Global efforts to control the co-epidemics of TB and HIV will benefit children and adolescents. They include the expansion of prevention of mother-to-child transmission programmes, which will reduce the number of new HIV infections in young children. In addition, all children living with HIV should be screened for TB, and all children and their families with TB should be offered HIV testing and counselling in settings of high HIV prevalence.

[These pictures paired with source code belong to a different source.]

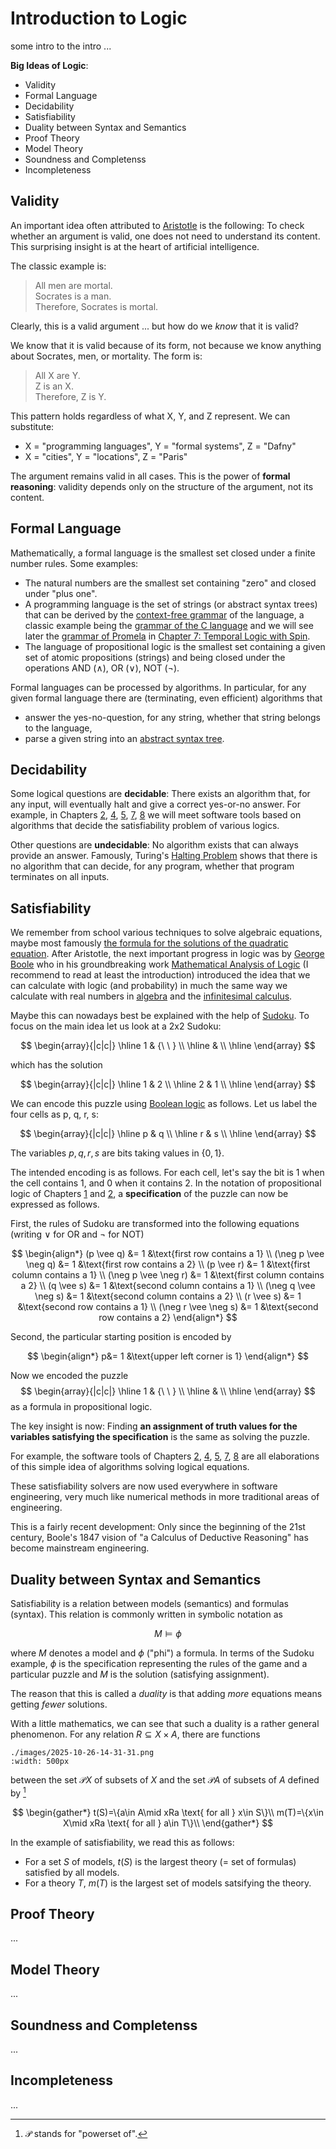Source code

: # Introduction to Logic

some intro to the intro ...

**Big Ideas of Logic**:

- Validity
- Formal Language
- Decidability
- Satisfiability
- Duality between Syntax and Semantics
- Proof Theory
- Model Theory
- Soundness and Completenss
- Incompleteness

## Validity

An important idea often attributed to [Aristotle](https://plato.stanford.edu/entries/aristotle-logic/) is the following: To check whether an argument is valid, one does not need to understand its content. This surprising insight is at the heart of artificial intelligence. 

The classic example is:

> All men are mortal.  
> Socrates is a man.  
> Therefore, Socrates is mortal.

Clearly, this is a valid argument ... but how do we *know* that it is valid?

We know that it is valid because of its form, not because we know anything about Socrates, men, or mortality. The form is:

> All X are Y.  
> Z is an X.  
> Therefore, Z is Y.

This pattern holds regardless of what X, Y, and Z represent. We can substitute:
- X = "programming languages", Y = "formal systems", Z = "Dafny"
- X = "cities", Y = "locations", Z = "Paris"

The argument remains valid in all cases. This is the power of **formal reasoning**: validity depends only on the structure of the argument, not its content.

## Formal Language

Mathematically, a formal language is the smallest set closed under a finite number rules. Some examples:
- The natural numbers are the smallest set containing "zero" and closed under "plus one". 
- A programming language is the set of strings (or abstract syntax trees) that can be derived by the [context-free grammar](https://en.wikipedia.org/wiki/Abstract_syntax_tree) of the language, a classic example being the [grammar of the C language](https://www.quut.com/c/ANSI-C-grammar-y.html) and we will see later the [grammar of Promela](https://spinroot.com/spin/Man/grammar.html) in  [Chapter 7: Temporal Logic with Spin](./7-temporal-logic.md).
- The language of propositional logic is the smallest set containing a given set of atomic propositions (strings) and being closed under the operations AND ($\wedge$), OR ($\vee$), NOT ($\neg$).

Formal languages can be processed by algorithms. In particular, for any given formal language there are (terminating, even efficient) algorithms that
- answer the yes-no-question, for any string, whether that string belongs to the language,
- parse a given string into an [abstract syntax tree](https://en.wikipedia.org/wiki/Abstract_syntax_tree).

## Decidability

Some logical questions are **decidable**: There exists an algorithm that, for any input, will eventually halt and give a correct yes-or-no answer. For example, in Chapters [2](./2-satsolving.md), [4](./4-constraint-solving.md), [5](./5-smt-solving.md), [7](./7-temporal-logic.md), [8](./8-epistemic-logic.md) we will meet software tools based on algorithms that decide the satisfiability problem of various logics.

Other questions are **undecidable**: No algorithm exists that can always provide an answer. Famously, Turing's [Halting Problem](https://en.wikipedia.org/wiki/Halting_problem) shows that there is no algorithm that can decide, for any program, whether that program terminates on all inputs.

## Satisfiability

We remember from school various techniques to solve algebraic equations, maybe most famously [the formula for the solutions of the quadratic equation](https://en.wikipedia.org/wiki/Quadratic_equation). After Aristotle, the next important progress in logic was by [George Boole](https://en.wikipedia.org/wiki/George_Boole) who in his groundbreaking work [Mathematical Analysis of Logic](https://www.gutenberg.org/files/36884/36884-pdf.pdf) (I recommend to read at least the introduction) introduced the idea that we can calculate with logic (and probability) in much the same way we calculate with real numbers in [algebra](https://en.wikipedia.org/wiki/Algebra) and the [infinitesimal calculus](https://en.wikipedia.org/wiki/Calculus).

Maybe this can nowadays best be explained with the help of [Sudoku](https://www.nytimes.com/puzzles/sudoku/easy). To focus on the main idea let us look at a 2x2 Sudoku:

$$
\begin{array}{|c|c|}
\hline
 1 & {\ \ }  \\
\hline
   &   \\
\hline
\end{array}
$$

which has the solution

$$
\begin{array}{|c|c|}
\hline
 1 & 2 \\
\hline
 2 & 1 \\
\hline
\end{array}
$$

We can encode this puzzle using [Boolean logic](https://en.wikipedia.org/wiki/Boolean_algebra) as follows. Let us label the four cells as p, q, r, s:

$$
\begin{array}{|c|c|}
\hline
p & q \\
\hline
r & s \\
\hline
\end{array}
$$

The variables $p, q, r, s$ are bits taking values in $\{0,1\}$.

The intended encoding is as follows. For each cell, let's say the bit is 1 when the cell contains 1, and 0 when it contains 2. In the notation of propositional logic of Chapters [1](./1-propositional-logic.md) and [2](./2-satsolving.md), a **specification** of the puzzle can now be expressed as follows.

First, the rules of Sudoku are transformed into the following equations (writing $\vee$ for OR and $\neg$ for NOT) 

$$
\begin{align*}
(p \vee q) &= 1 &\text{first row contains a 1} \\
(\neg p \vee \neg q) &= 1 &\text{first row contains a 2} \\
(p \vee r) &= 1 &\text{first column contains a 1} \\
(\neg p \vee \neg r) &= 1 &\text{first column contains a 2} \\
(q \vee s) &= 1 &\text{second column contains a 1} \\
(\neg q \vee \neg s) &= 1 &\text{second column contains a 2} \\
(r \vee s) &= 1 &\text{second row contains a 1} \\
(\neg r \vee \neg s) &= 1 &\text{second row contains a 2}
\end{align*}
$$

Second, the particular starting position is encoded by

$$
\begin{align*}
p&= 1 &\text{upper left corner is 1}
\end{align*}
$$

Now we encoded the puzzle
$$
\begin{array}{|c|c|}
\hline
 1 & {\ \ }  \\
\hline
   &   \\
\hline
\end{array}
$$
as a formula in propositional logic.

The key insight is now: Finding **an assignment of truth values for the variables satisfying the specification** is the same as solving the puzzle. 

For example, the software tools of Chapters [2](./2-satsolving.md), [4](./4-constraint-solving.md), [5](./5-smt-solving.md), [7](./7-temporal-logic.md), [8](./8-epistemic-logic.md) are all elaborations of this simple idea of algorithms solving logical equations.

These satisfiability solvers are now used everywhere in software engineering, very much like numerical methods in more traditional areas of engineering. 

This is a fairly recent development: Only since the beginning of the 21st century, Boole's 1847 vision of "a Calculus of Deductive Reasoning" has become mainstream engineering. 

## Duality between Syntax and Semantics

Satisfiability is a relation between models (semantics) and formulas (syntax). This relation is commonly written in symbolic notation as 

$$
M\models\phi
$$

where $M$ denotes a model and $\phi$ ("phi") a formula. In terms of the Sudoku example, $\phi$ is the specification representing the rules of the game and a particular puzzle and $M$ is the solution (satisfying assignment).

The reason that this is called a *duality* is that adding *more* equations means getting *fewer* solutions. 

With a little mathematics, we can see that such a duality is a rather general phenomenon. For any relation $R\subseteq X\times A$, there are functions 

```{figure} 
./images/2025-10-26-14-31-31.png
:width: 500px
```

between the set $\mathcal PX$ of subsets of $X$ and the set $\mathcal PA$ of subsets of $A$ defined by [^powerset]

[^powerset]: $\mathcal P$ stands for "powerset of".

$$
\begin{gather*}
t(S)=\{a\in A\mid xRa \text{ for all } x\in S\}\\
m(T)=\{x\in X\mid xRa \text{ for all } a\in T\}\\
\end{gather*}
$$

In the example of satisfiability, we read this as follows:
- For a set $S$ of models, $t(S)$ is the largest theory (= set of formulas) satisfied by all models.
- For a theory $T$, $m(T)$ is the largest set of models satsifying the theory. 

## Proof Theory

...

## Model Theory

...

## Soundness and Completenss

...

## Incompleteness

...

All children and adolescents living with HIV who are household contacts of people with infectious TB should be evaluated for TB disease and either treated for TB or given TPT if screening finds they are unlikely to have TB disease (see Chapter 3). Innovative approaches are needed to ensure coinfected children are identified and, where possible, disease is prevented. This requires integration of services and collaborative TB and HIV activities by national TB and HIV programmes and other stakeholders (167).

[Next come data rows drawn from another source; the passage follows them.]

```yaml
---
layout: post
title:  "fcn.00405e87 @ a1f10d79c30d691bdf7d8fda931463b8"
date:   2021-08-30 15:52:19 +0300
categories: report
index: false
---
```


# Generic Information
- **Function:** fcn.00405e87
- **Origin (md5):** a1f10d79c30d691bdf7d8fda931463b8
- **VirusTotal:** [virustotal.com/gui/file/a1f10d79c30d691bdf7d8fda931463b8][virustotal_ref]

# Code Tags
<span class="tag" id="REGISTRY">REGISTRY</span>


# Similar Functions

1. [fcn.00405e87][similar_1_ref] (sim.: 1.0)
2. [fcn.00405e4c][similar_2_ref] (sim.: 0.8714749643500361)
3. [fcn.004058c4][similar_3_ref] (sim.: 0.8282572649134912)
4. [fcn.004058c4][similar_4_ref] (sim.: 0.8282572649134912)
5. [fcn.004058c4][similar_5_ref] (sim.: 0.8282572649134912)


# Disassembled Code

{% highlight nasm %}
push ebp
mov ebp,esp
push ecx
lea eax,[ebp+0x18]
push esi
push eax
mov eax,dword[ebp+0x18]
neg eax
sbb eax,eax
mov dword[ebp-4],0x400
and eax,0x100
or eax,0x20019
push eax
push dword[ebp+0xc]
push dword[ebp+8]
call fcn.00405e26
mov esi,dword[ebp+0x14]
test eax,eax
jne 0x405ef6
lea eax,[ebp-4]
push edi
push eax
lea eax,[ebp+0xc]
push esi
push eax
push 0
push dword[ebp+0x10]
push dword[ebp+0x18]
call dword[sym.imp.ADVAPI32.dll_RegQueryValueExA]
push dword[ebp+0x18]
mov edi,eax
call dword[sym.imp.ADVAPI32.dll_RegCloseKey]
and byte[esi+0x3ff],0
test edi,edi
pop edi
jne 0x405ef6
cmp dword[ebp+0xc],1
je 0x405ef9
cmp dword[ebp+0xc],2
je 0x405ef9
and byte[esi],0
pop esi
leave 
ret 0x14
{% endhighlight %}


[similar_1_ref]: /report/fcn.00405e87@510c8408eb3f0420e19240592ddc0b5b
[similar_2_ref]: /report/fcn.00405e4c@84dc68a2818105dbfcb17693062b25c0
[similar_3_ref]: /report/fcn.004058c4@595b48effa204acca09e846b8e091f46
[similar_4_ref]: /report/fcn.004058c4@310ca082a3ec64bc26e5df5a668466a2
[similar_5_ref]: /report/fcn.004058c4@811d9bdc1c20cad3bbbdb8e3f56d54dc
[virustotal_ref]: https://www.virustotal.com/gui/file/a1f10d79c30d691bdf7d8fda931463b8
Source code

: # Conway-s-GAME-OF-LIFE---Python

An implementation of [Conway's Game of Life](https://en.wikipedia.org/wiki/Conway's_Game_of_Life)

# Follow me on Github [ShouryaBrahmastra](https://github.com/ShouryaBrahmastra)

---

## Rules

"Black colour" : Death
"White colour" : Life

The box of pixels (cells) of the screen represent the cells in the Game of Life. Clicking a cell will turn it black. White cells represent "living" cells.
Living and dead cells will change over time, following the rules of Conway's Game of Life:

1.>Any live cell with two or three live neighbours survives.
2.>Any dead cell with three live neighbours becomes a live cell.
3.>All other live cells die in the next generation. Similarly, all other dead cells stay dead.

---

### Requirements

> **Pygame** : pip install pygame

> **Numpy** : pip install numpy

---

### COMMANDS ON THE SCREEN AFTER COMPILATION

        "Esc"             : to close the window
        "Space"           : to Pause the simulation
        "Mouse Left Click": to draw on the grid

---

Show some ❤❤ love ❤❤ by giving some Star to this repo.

Infants and children living with HIV should not receive BCG vaccination because they are at increased risk of developing disseminated BCG disease. Infants and children living with HIV who are on ART, are clinically well and are immunologically stable should, however, be vaccinated (see Chapter 3) (31).
The approach to screening and management of children and adolescents living with HIV who are contacts of a person with TB is outlined in Chapter 2. A child living with HIV exposed to a person with infectious TB is at particularly high risk of developing TB disease (15, 22, 167). WHO recommendations are that household contacts of people with infectious TB should be screened for symptoms of TB. If TB is excluded, TPT should be offered to children aged under 5 years, irrespective of their HIV status and availability of TB infection testing. Children aged 5 years and over, adolescents and adults who are household contacts of people with bacteriologically confirmed PTB who are found not to have TB disease by an appropriate clinical evaluation or according to national guidelines may be given TPT, irrespective of their HIV status.

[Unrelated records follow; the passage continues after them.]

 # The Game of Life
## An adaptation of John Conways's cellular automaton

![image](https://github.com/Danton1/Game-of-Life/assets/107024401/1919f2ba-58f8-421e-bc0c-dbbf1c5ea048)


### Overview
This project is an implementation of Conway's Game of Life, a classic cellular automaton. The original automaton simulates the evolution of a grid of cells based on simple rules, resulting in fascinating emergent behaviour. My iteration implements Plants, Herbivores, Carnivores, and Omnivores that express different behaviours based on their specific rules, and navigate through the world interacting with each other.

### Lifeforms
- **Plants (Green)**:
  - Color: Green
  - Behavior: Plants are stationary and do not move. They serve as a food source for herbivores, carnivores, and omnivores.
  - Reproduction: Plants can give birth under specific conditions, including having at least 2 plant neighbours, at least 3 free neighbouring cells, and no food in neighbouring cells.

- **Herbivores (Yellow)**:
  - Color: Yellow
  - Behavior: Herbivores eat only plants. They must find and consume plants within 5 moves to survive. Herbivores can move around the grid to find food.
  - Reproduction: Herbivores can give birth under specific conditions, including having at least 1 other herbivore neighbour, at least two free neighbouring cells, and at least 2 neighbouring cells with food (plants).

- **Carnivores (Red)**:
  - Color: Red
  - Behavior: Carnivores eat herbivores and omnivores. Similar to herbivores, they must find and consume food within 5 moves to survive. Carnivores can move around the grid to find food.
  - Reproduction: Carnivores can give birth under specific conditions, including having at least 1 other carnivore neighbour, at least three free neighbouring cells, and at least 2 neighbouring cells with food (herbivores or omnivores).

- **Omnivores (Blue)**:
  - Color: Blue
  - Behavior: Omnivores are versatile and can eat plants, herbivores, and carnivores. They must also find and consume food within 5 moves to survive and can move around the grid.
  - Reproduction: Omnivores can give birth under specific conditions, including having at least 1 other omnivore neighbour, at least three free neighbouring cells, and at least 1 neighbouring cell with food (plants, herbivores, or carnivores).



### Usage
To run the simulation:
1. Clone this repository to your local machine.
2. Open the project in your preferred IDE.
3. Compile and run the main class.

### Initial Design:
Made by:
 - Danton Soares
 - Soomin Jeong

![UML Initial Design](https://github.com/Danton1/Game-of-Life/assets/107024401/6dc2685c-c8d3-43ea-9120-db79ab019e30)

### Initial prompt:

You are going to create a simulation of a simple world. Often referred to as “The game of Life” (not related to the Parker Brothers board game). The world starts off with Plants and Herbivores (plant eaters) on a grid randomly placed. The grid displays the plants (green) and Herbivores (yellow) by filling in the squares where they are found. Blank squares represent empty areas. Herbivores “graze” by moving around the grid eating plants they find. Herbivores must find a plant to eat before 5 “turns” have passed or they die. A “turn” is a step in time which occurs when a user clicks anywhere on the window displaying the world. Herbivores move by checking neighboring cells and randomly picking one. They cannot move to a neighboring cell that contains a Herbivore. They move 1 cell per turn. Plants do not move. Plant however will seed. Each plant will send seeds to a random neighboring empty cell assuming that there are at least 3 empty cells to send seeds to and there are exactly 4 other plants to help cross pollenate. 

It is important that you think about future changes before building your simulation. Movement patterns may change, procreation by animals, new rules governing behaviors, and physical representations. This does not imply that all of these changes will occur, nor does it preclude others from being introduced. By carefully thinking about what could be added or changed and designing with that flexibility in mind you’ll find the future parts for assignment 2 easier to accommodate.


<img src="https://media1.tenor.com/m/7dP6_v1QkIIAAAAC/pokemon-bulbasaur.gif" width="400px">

Adolescents and children aged 12 months and over living with HIV who are unlikely to have TB disease should receive TPT as part of a comprehensive package of HIV care, regardless of history of TB contact. TPT should also be given to adolescents and children aged 12 months and over on ART; to pregnant adolescents; and to adolescents and children aged 12 months and over who have previously been treated for TB, irrespective of the degree of immunosuppression or availability of TB infection testing. For infants aged under 12 months living with HIV, the recommendation is that they should receive TPT if they are in contact with a person with TB and if they are unlikely to have TB disease on an appropriate clinical evaluation or according to national guidelines (see Chapter 3) (15, 28).